> **Task goal**: Continue the passage on shared decision-making about follow-up care and anti-hormonal therapy from the point where it stops.

By contrast, most physicians stated that SDM was common practice in their healthcare facilities and in their own work, and reported that using SDM made the patients feel positively involved in decisions related to follow‐up (SDM5) (Klaassen et al., 2017). Referral to other medical specialists or care providers during follow‐up was not specifically described. However, 24% of patients sought care from multiple providers, including a primary care provider, general internist or gynaecologist (Hudson et al., 2012).

Recurrence‐risk reduction by anti‐hormonal treatment

Seven studies described treatment decisions about anti‐hormonal therapy (Benedict, Thom, Teplinsky, Carleton, & Kelvin, 2017; Bluethmann et al., 2017; Brauer, Ganz, & Pieters, 2016; Cahir et al., 2015; Engelhardt et al., 2016; Hershman et al., 2016; Neugut et al., 2012). This consisted of tamoxifen or aromatase inhibitor use to increase locoregional tumour control and survival, given for a minimum of five consecutive years, and continuing during follow‐up (IKNL, 2012). Respectively, there were two and five studies on decisions regarding therapy initiation (Bluethmann et al., 2017; Neugut et al., 2012) and therapy adherence (Benedict et al., 2017; Bluethmann et al., 2017; Brauer et al., 2016; Cahir et al., 2015; Hershman et al., 2016). Within the literature, therapy initiation was rarely regarded as a preference‐sensitive decision: one study described that 96% of patients were steered towards anti‐hormonal therapy, irrespective of the expected benefit (Engelhardt et al., 2016); in another study, patients felt obliged to take the therapy (PS0) (Bluethmann et al., 2017). However, the decision about anti‐hormonal therapy is not an one‐off decision: four studies described that the decision to adhere to anti‐hormonal therapy leads to patients making an ongoing risk‐versus‐benefit trade‐off between the risk‐reducing effect of treatment and the severity of treatment‐induced side effects (PS4) (Benedict et al., 2017; Bluethmann et al., 2017; Brauer et al., 2016; Cahir et al., 2015; Hershman et al., 2016). Non‐adherent patients in two studies felt unable to cope with side effects that severely affected their lives (PS5) (Bluethmann et al., 2017; Brauer et al., 2016). Three studies reported that professional guidance or support from physicians for managing these side effects could be improved (Benedict et al., 2017; Brauer et al., 2016; Cahir et al., 2015). Such guidance is important, because patients can better persevere with side effects if they have a high belief in their ability to manage and control their medication and side effects (PS1) (Cahir et al., 2015). However, four studies reported gaps in providing information about expected side effects (Benedict et al., 2017; Bluethmann et al., 2017; Engelhardt et al., 2016) or their management (SDM3) (Bluethmann et al., 2017; Brauer et al., 2016).

> **Extracted material**:
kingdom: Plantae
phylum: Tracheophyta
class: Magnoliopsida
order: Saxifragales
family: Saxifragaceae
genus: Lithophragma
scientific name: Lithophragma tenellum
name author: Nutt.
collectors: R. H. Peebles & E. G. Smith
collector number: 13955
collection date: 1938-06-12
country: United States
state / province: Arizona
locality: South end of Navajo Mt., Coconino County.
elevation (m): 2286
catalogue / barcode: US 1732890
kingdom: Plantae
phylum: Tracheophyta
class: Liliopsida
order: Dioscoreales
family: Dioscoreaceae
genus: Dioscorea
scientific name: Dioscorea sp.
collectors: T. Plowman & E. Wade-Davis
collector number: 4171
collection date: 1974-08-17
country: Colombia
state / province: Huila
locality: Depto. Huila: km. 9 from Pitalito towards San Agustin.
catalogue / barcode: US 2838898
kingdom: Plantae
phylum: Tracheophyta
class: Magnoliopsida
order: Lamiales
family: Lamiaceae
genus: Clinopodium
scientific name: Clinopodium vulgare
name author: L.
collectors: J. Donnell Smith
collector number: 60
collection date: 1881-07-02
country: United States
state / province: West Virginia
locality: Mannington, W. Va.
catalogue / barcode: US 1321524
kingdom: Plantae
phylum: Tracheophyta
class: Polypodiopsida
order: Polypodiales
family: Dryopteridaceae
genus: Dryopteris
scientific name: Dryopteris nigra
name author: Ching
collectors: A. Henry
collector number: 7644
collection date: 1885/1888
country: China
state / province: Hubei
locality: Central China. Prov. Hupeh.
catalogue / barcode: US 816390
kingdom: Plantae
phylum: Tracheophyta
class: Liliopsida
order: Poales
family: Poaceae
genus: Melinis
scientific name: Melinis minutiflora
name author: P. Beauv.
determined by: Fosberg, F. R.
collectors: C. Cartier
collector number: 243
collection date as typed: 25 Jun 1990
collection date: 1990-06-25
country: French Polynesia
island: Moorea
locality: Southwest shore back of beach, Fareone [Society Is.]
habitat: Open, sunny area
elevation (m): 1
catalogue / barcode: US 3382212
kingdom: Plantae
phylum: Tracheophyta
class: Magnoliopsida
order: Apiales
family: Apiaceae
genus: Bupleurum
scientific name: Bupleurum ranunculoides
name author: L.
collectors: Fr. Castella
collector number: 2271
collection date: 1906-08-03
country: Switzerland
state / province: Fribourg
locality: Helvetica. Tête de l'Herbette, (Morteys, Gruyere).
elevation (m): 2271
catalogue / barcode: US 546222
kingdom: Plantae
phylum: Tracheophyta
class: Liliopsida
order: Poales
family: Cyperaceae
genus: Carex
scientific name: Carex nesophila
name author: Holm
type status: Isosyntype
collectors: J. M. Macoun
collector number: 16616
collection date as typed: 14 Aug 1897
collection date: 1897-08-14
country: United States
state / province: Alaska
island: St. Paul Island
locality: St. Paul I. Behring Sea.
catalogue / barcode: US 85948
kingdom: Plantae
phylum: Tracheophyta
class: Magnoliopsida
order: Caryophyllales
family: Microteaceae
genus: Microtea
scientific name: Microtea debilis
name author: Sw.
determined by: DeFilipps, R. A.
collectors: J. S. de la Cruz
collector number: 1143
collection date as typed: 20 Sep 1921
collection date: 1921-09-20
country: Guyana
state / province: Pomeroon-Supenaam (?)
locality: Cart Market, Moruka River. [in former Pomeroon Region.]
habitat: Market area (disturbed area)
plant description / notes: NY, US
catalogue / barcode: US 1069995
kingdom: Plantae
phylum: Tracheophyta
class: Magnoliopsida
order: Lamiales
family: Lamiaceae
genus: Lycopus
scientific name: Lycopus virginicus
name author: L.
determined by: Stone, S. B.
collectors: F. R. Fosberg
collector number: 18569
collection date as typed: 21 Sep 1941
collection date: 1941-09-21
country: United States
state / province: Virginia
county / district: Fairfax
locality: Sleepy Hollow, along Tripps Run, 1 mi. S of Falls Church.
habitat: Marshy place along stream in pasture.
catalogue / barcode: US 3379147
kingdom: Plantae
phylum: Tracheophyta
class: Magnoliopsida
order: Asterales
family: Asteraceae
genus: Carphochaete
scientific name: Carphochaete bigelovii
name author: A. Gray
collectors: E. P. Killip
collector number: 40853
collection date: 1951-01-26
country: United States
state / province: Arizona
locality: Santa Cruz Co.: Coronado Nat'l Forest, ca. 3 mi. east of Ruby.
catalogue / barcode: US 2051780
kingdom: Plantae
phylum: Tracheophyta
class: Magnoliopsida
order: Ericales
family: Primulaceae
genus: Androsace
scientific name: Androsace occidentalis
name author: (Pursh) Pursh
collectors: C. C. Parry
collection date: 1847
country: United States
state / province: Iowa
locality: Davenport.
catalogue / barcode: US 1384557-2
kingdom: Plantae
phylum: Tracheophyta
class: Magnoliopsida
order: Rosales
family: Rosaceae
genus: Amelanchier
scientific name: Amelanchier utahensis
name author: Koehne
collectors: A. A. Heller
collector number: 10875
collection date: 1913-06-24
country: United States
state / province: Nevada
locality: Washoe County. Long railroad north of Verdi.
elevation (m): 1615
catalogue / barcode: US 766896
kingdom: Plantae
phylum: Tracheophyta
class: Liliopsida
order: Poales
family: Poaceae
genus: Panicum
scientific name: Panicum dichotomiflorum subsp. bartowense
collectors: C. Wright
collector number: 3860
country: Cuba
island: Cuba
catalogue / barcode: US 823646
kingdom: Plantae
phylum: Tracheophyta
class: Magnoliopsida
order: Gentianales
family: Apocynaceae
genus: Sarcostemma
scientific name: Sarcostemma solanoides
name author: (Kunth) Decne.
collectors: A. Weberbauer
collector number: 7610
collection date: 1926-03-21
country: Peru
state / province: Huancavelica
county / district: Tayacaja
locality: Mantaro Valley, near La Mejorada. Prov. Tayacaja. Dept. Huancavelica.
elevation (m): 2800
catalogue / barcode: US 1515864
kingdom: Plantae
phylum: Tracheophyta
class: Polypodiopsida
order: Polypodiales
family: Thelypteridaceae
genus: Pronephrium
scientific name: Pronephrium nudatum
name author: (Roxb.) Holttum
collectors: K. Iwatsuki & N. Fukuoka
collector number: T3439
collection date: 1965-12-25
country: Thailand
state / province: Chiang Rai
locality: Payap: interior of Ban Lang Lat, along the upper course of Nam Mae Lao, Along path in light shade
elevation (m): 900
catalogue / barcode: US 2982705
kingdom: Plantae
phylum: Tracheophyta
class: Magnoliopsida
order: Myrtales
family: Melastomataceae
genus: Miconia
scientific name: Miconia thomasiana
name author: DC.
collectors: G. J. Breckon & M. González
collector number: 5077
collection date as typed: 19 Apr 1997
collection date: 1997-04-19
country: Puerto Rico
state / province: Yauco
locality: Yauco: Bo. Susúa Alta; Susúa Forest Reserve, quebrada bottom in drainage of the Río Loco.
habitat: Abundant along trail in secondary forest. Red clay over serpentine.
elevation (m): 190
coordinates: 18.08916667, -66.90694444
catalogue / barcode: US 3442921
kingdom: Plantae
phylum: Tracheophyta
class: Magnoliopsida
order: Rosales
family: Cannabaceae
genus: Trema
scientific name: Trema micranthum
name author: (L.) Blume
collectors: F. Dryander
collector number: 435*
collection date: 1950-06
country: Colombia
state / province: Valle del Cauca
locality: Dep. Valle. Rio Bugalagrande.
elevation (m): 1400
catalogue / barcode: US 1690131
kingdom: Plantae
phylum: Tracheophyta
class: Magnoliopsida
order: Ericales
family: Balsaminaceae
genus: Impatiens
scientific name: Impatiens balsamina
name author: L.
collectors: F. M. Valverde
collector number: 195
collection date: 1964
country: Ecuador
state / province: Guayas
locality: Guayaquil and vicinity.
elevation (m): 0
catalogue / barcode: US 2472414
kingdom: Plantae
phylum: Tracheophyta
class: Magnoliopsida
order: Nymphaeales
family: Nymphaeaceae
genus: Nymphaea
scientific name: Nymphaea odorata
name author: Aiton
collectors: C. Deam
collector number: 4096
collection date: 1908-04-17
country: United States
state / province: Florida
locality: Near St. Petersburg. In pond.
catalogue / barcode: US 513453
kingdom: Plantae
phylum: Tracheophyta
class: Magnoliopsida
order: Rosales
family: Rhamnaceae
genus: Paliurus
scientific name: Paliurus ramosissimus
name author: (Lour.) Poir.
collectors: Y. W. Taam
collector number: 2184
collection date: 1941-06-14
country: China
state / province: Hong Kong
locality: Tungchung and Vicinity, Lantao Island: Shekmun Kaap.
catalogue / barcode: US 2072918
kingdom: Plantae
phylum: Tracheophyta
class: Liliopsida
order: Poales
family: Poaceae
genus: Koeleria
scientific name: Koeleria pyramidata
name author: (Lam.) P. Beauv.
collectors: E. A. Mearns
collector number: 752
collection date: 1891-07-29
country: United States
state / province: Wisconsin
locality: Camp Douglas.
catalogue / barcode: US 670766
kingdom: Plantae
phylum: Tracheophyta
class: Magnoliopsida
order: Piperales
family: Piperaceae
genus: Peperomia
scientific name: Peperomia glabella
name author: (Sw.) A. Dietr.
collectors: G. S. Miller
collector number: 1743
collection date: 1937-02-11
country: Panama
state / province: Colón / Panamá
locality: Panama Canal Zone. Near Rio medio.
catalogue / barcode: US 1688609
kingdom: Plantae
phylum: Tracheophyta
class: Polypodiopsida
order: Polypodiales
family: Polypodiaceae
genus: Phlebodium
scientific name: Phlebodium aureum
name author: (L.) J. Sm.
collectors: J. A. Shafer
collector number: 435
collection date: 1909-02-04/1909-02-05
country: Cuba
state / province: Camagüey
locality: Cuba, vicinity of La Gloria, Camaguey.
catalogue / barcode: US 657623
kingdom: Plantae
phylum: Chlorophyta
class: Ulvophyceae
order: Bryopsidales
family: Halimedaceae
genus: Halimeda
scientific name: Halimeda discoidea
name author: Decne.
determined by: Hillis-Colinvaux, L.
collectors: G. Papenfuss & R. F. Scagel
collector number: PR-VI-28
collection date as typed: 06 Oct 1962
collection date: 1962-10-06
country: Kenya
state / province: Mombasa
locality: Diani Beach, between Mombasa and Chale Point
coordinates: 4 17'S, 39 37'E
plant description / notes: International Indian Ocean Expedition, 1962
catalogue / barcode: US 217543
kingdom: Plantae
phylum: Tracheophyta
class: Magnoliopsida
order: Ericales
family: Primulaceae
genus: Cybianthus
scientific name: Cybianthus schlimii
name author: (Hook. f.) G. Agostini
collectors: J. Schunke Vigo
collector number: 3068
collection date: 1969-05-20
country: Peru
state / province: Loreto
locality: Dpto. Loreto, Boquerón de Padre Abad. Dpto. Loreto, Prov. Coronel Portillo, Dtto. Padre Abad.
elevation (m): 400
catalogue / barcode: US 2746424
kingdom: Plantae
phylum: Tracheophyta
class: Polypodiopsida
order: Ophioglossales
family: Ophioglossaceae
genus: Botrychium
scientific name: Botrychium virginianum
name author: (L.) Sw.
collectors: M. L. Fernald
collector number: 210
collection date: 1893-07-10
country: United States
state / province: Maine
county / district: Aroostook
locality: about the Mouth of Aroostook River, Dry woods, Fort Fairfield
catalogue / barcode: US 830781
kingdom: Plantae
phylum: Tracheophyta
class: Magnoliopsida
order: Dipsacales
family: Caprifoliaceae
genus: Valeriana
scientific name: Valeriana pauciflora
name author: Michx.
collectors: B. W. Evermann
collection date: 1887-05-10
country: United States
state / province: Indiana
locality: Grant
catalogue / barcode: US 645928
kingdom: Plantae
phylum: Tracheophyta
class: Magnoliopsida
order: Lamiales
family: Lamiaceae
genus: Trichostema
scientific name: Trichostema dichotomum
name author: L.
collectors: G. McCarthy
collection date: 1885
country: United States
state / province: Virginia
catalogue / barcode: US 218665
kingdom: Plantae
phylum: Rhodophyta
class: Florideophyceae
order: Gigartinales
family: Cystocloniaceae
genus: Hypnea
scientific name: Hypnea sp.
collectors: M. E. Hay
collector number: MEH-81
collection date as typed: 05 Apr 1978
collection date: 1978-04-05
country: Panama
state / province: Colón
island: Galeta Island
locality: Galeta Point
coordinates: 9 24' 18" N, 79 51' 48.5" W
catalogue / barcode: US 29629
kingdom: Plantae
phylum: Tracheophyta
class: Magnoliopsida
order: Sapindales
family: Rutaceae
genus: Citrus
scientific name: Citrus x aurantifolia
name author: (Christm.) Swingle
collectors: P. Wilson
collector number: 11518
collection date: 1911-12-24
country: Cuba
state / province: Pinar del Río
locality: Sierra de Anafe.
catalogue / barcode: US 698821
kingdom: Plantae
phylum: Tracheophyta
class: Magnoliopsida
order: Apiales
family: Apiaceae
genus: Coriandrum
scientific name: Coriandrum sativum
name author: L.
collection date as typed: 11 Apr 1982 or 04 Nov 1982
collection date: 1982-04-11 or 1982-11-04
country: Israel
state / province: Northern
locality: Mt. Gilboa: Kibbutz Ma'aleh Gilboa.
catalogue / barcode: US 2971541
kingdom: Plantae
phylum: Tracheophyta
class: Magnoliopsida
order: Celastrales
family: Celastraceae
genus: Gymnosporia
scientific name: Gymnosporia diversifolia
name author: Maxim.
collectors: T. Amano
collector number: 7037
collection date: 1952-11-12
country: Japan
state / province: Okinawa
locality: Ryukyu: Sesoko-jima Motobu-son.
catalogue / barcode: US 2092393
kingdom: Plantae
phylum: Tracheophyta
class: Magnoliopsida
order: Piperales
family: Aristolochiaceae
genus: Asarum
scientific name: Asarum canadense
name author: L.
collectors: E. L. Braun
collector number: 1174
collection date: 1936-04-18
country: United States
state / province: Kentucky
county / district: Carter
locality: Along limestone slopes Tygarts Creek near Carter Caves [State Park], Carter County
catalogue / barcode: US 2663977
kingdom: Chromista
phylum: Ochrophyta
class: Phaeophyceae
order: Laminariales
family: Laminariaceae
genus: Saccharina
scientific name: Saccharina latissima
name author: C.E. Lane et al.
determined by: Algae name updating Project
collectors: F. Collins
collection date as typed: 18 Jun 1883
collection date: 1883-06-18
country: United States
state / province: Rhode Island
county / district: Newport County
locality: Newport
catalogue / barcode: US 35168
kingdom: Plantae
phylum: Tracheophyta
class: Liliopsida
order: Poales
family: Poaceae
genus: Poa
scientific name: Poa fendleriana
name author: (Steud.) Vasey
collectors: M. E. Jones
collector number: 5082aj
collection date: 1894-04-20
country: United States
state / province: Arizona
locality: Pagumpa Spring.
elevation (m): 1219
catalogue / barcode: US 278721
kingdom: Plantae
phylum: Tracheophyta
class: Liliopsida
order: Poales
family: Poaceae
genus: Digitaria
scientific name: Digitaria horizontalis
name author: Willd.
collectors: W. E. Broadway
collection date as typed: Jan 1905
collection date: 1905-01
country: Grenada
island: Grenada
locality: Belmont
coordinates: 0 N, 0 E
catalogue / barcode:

> **Answer for the task**:
Frequently reported effects of anti‐hormonal therapy were menopausal symptoms and joint pain, with cognitive decline and cardiac distress also occurring, but less frequently (Bluethmann et al., 2017). Two studies specifically discussed the identification and treatment of treatment‐induced menopausal symptoms (PS0) (Balneaves et al., 2016; Sayakhot, Vincent, & Teede, 2012), such as hot flashes, weight gain, loss of sexuality and increased osteoporosis. Symptom treatment was considered a preference‐sensitive decision because hormone replacement therapy is the customary and most effective option, even though it increases the risk of recurrence and should be avoided in patients with breast cancer (PS4) (Balneaves et al., 2016; Sayakhot et al., 2012). However, there are few alternatives (PS2), with these limited to various lifestyle changes, pharmaceutical options and complementary treatments (e.g., mind‐body therapies and natural health products) (Balneaves et al., 2016). As both studies reported, a lack of reliable and unambiguous information about these options makes it difficult to select the best option (PS3). Concerning this dilemma, patients were frustrated by the lack of conclusive information, particularly about complementary therapies, and by an inability to differentiate between credible and non‐credible information sources (SDM3). Balneaves et al. suggested using an SDM‐tool that could summarise credible information about accepted options and thus facilitate decision‐making (SDM7). Two‐third of patients in this study still used complementary therapy to manage symptoms, despite the lack of information (Balneaves et al., 2016).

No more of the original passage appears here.